Meinem Eindruck nach spielt das nur für wenige Chinesen eine Rolle.
Wie haben Sie diese restriktive Corona-Politik erlebt oder sind sie vorher ausgereist?
Wirklich schwierig wurde es erst, nachdem die Omikron-Variante nach China kam und die Null-Covid-Politik das nicht mehr in Griff gekriegt hat. In Shanghai haben wir durch den Total-Lockdown dieses Frühjahr eine sehr, sehr unangenehme Zeit verbracht.
Sie sind ja in dieser Schließzeit im Mai 2022 ausgeflogen.
Das war letzten Endes geplant, denn meine neun Jahre in China waren vorbei. Was nicht geplant war, war, dass ich keine Konfirmation mehr durchführen konnte. Mein Abschiedsgottesdienst war online.

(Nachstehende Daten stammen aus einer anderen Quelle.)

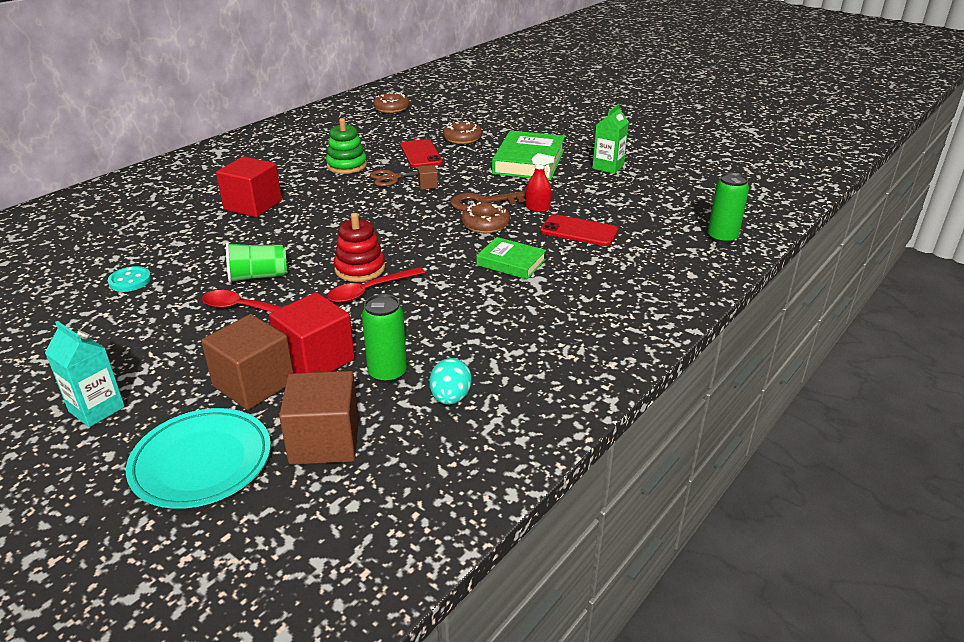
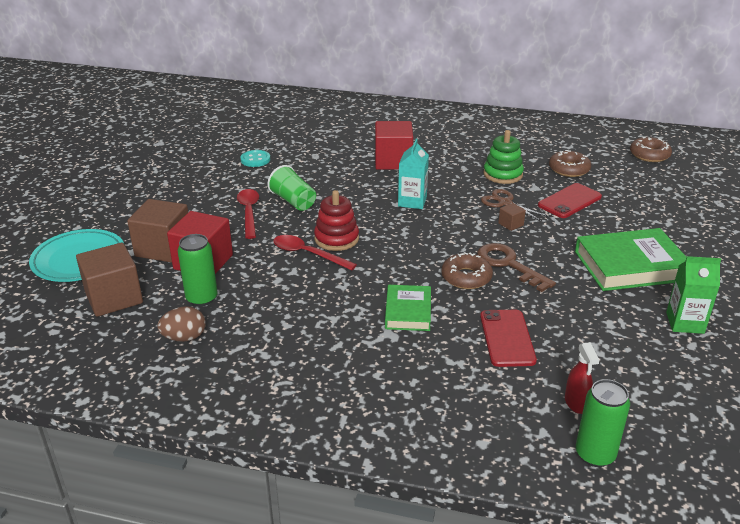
camera: 65 degrees right, 0 degrees up
turquoise carton [45,321,125,427] -> turquoise carton moved to [398,139,429,209]
turquoise egg [430,358,472,405] -> brown egg [157,306,205,342]
brown donut [443,120,482,144] -> brown donut moved to [549,150,591,177]
red spray bottle [526,153,555,212] -> red spray bottle moved to [565,342,600,414]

Ich bin dann im Mai unter sehr reglementierten Bedingungen von einem fast menschenleeren Flughafen abgereist.
Leute wurden in ihren Büros festgehalten.
Ja, das gab's. Wenn sie im Moment des Lockdowns im Büro waren, mussten Sie dort bleiben. Ich war im Prinzip von Mitte März bis zu meinem Abflug total isoliert und konnte mit allen Leuten nur noch online kommunizieren.
Der Ärger über die Maßnahmen wurde so groß, dass viele Leute protestiert haben.
Schon die chinesischen Kaiser haben sich vor Protestwellen gefürchtet. In diesem riesigen, schwer zu regierenden Land war es immer eine Sorge, dass sich aus regionalen Aufständen landesweite Unruhen entwickeln. Das war auch früher schon für Regierungen ein Grund, die Politik zu ändern, und so ist es halt auch jetzt. Zumal es ja weitere Gründe für das Umsteuern in der Coronapolitik gab.
Also bewirkt ein Aufstand doch etwas?
Man darf nicht denken, ein solches Regime wäre nicht kritisierbar. Kritik findet durchaus statt. Nur hat das eine andere Grundstruktur als in einer Demokratie.
Was heißt: andere Grundstruktur?
Wenn es zu größeren Unruhen kommt, gibt es in China durchaus interne Diskussionsprozesse, auch wenn sie nicht offiziell und demokratisch und auf Mitbestimmung angelegt sind. Man darf nicht denken, dass dort niemand den Mund aufmacht. Auch in dieser Hinsicht sollten wir China etwas differenzierter wahrnehmen.